→ PASSAGE
#####

DIGEST ONLINE: So tell us about the undoubtedly Herculean research process of composing this book.
POLL: (Laughs)

DIGEST ONLINE: Was that an understatement?
POLL: Uh-huh! It was very hard because at the beginning of the show, they really didn't keep good records. Like you would think, "Oh, I can just go to [Procter & Gamble, which owns Another World] or NBC and go through their archives," but no, it doesn't work like that. NBC only has entertainment archives in Burbank for the shows that they own. So I have to tell you, your magazine, Soap Opera Digest, was so generous to me in letting me go through all their materials. We literally Xeroxed all the synopses of the show from the moment the magazine was [first] published, and that was a tremendous help. Before the magazine's [1977] debut, I had to trace things back to the Irna Phillips collection in Minnesota. We finally traced the early years to the Popular Culture Library in Bowling Green, Ohio. I got an intern down there to summarize the scripts for me. And then up at the studio, [Associate Producer] Scott Collishaw took me down to a place called "the dungeon." It was such a dungeon, I felt like I had to apologize to my intern for bringing her down there! They had a lot of stuff down there, and because the studio had been in Brooklyn for the entire duration of the show, they had a lot of scripts starting in the '70s. So we Xeroxed scripts and summaries and anything else we could find, [like] character sketches. But that takes so much time that when you finally have it all together, you have to write so fast! Which I'm used to, because I've been on staff on soap operas, and you learn that you just have to write very fast and trust your instincts. But I would say the research process takes about half the time. Besides gathering the historical materials, there's all the interviews. The actors are really the guardians of their roles; they know them so well, and they gave me so many insights. And also there's a behind-the-scenes section, so we interviewed the whole crew and the producers and directors and went behind the scenes when they did the Lumina ball [left]. Then we have backstage tales, where the actors tell about their audition scenes and favorite love scenes.

#####

→ EXTRACTED MATERIAL
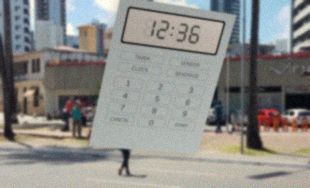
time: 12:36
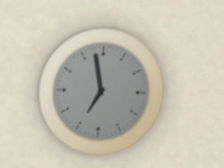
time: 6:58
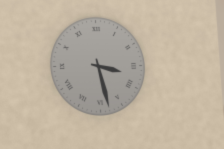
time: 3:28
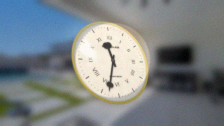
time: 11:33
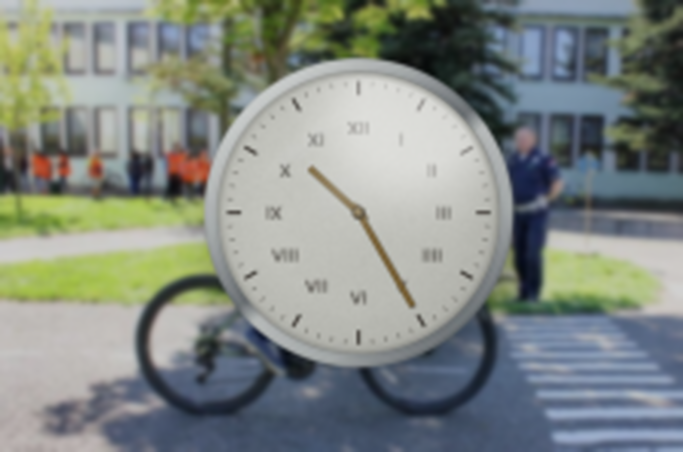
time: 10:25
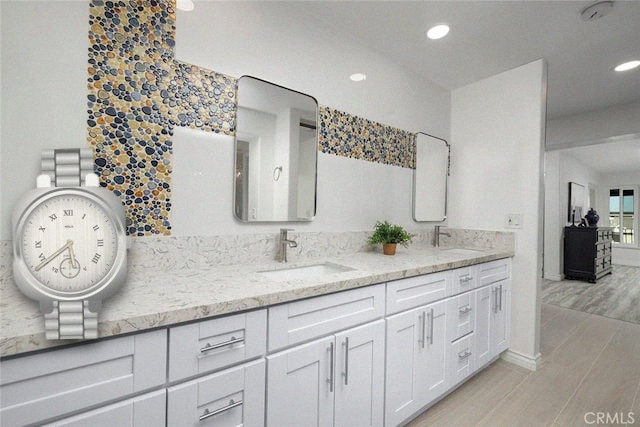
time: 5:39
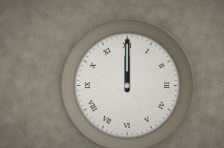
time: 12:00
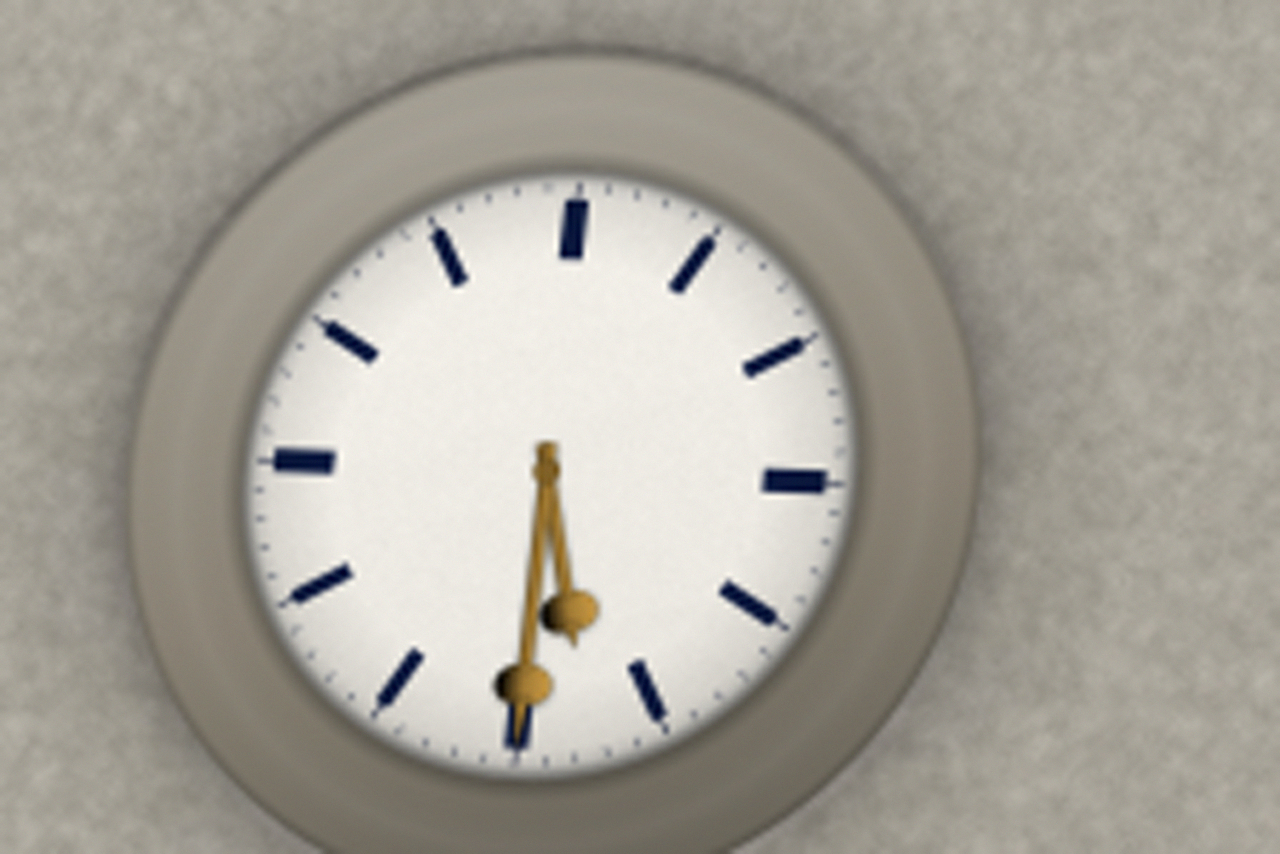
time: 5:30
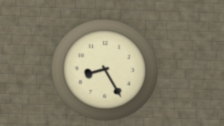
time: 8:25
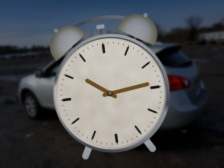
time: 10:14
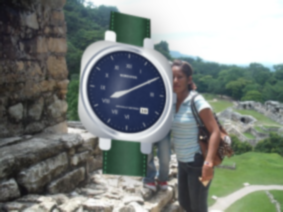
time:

#####

→ WHAT TO WORK ON
**1.** Repeat the passage of the interview above word for word, starting with "DIGEST ONLINE: So" and going on through "that an understatement?".
**2.** Decide whether each statement agrees with the interview above. Answer yes or no, and quote the words of the interview that settle it.
(a) NBC keeps entertainment archives in Burbank for the shows it owns.
(b) The studio was in Manhattan for the whole run of the show.
(c) Poll estimates that research takes about half the time.
**3.** Answer each question from the interview above.
(a) Where were the show's early years finally traced?
(b) Who took Poll down to "the dungeon"?
(c) At what event did they go behind the scenes?

→ COMPLETE ANSWERS
**1.**
DIGEST ONLINE: So tell us about the undoubtedly Herculean research process of composing this book.
POLL: (Laughs)

DIGEST ONLINE: Was that an understatement?

**2.**
(a) Yes: "NBC only has entertainment archives in Burbank for the shows that they own."
(b) No: "because the studio had been in Brooklyn for the entire duration of the show"
(c) Yes: "But I would say the research process takes about half the time."

**3.**
(a) The Popular Culture Library in Bowling Green, Ohio.
(b) Associate Producer Scott Collishaw.
(c) The Lumina ball.